INSTRUCTIONS FOR THE TASK: Reproduce the entries that follow exactly. No picture should appear in the result.

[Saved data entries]
□ □ □ □ □

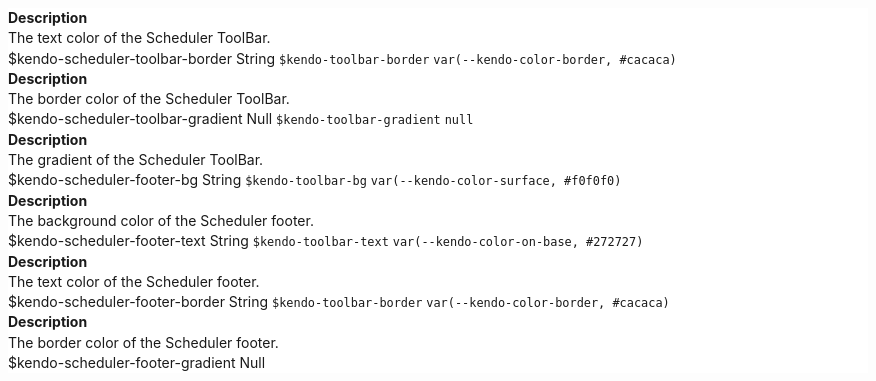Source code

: </tr>
<tr>
    <td colspan="4" class="theme-variables-description-container"><div><b>Description</b><div class="theme-variables-description">The text color of the Scheduler ToolBar.</div></div>
    </td>
</tr>
<tr>
    <td>$kendo-scheduler-toolbar-border</td>
    <td>String</td>
    <td><code>$kendo-toolbar-border</code></td>
    <td><code>var(--kendo-color-border, #cacaca)</code></td>
</tr>
<tr>
    <td colspan="4" class="theme-variables-description-container"><div><b>Description</b><div class="theme-variables-description">The border color of the Scheduler ToolBar.</div></div>
    </td>
</tr>
<tr>
    <td>$kendo-scheduler-toolbar-gradient</td>
    <td>Null</td>
    <td><code>$kendo-toolbar-gradient</code></td>
    <td><code>null</code></td>
</tr>
<tr>
    <td colspan="4" class="theme-variables-description-container"><div><b>Description</b><div class="theme-variables-description">The gradient of the Scheduler ToolBar.</div></div>
    </td>
</tr>
<tr>
    <td>$kendo-scheduler-footer-bg</td>
    <td>String</td>
    <td><code>$kendo-toolbar-bg</code></td>
    <td><code>var(--kendo-color-surface, #f0f0f0)</code></td>
</tr>
<tr>
    <td colspan="4" class="theme-variables-description-container"><div><b>Description</b><div class="theme-variables-description">The background color of the Scheduler footer.</div></div>
    </td>
</tr>
<tr>
    <td>$kendo-scheduler-footer-text</td>
    <td>String</td>
    <td><code>$kendo-toolbar-text</code></td>
    <td><code>var(--kendo-color-on-base, #272727)</code></td>
</tr>
<tr>
    <td colspan="4" class="theme-variables-description-container"><div><b>Description</b><div class="theme-variables-description">The text color of the Scheduler footer.</div></div>
    </td>
</tr>
<tr>
    <td>$kendo-scheduler-footer-border</td>
    <td>String</td>
    <td><code>$kendo-toolbar-border</code></td>
    <td><code>var(--kendo-color-border, #cacaca)</code></td>
</tr>
<tr>
    <td colspan="4" class="theme-variables-description-container"><div><b>Description</b><div class="theme-variables-description">The border color of the Scheduler footer.</div></div>
    </td>
</tr>
<tr>
    <td>$kendo-scheduler-footer-gradient</td>
    <td>Null</td>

□ □ □ □ □

RESULT BELOW:
Source code

: </tr>
<tr>
    <td colspan="4" class="theme-variables-description-container"><div><b>Description</b><div class="theme-variables-description">The text color of the Scheduler ToolBar.</div></div>
    </td>
</tr>
<tr>
    <td>$kendo-scheduler-toolbar-border</td>
    <td>String</td>
    <td><code>$kendo-toolbar-border</code></td>
    <td><code>var(--kendo-color-border, #cacaca)</code></td>
</tr>
<tr>
    <td colspan="4" class="theme-variables-description-container"><div><b>Description</b><div class="theme-variables-description">The border color of the Scheduler ToolBar.</div></div>
    </td>
</tr>
<tr>
    <td>$kendo-scheduler-toolbar-gradient</td>
    <td>Null</td>
    <td><code>$kendo-toolbar-gradient</code></td>
    <td><code>null</code></td>
</tr>
<tr>
    <td colspan="4" class="theme-variables-description-container"><div><b>Description</b><div class="theme-variables-description">The gradient of the Scheduler ToolBar.</div></div>
    </td>
</tr>
<tr>
    <td>$kendo-scheduler-footer-bg</td>
    <td>String</td>
    <td><code>$kendo-toolbar-bg</code></td>
    <td><code>var(--kendo-color-surface, #f0f0f0)</code></td>
</tr>
<tr>
    <td colspan="4" class="theme-variables-description-container"><div><b>Description</b><div class="theme-variables-description">The background color of the Scheduler footer.</div></div>
    </td>
</tr>
<tr>
    <td>$kendo-scheduler-footer-text</td>
    <td>String</td>
    <td><code>$kendo-toolbar-text</code></td>
    <td><code>var(--kendo-color-on-base, #272727)</code></td>
</tr>
<tr>
    <td colspan="4" class="theme-variables-description-container"><div><b>Description</b><div class="theme-variables-description">The text color of the Scheduler footer.</div></div>
    </td>
</tr>
<tr>
    <td>$kendo-scheduler-footer-border</td>
    <td>String</td>
    <td><code>$kendo-toolbar-border</code></td>
    <td><code>var(--kendo-color-border, #cacaca)</code></td>
</tr>
<tr>
    <td colspan="4" class="theme-variables-description-container"><div><b>Description</b><div class="theme-variables-description">The border color of the Scheduler footer.</div></div>
    </td>
</tr>
<tr>
    <td>$kendo-scheduler-footer-gradient</td>
    <td>Null</td>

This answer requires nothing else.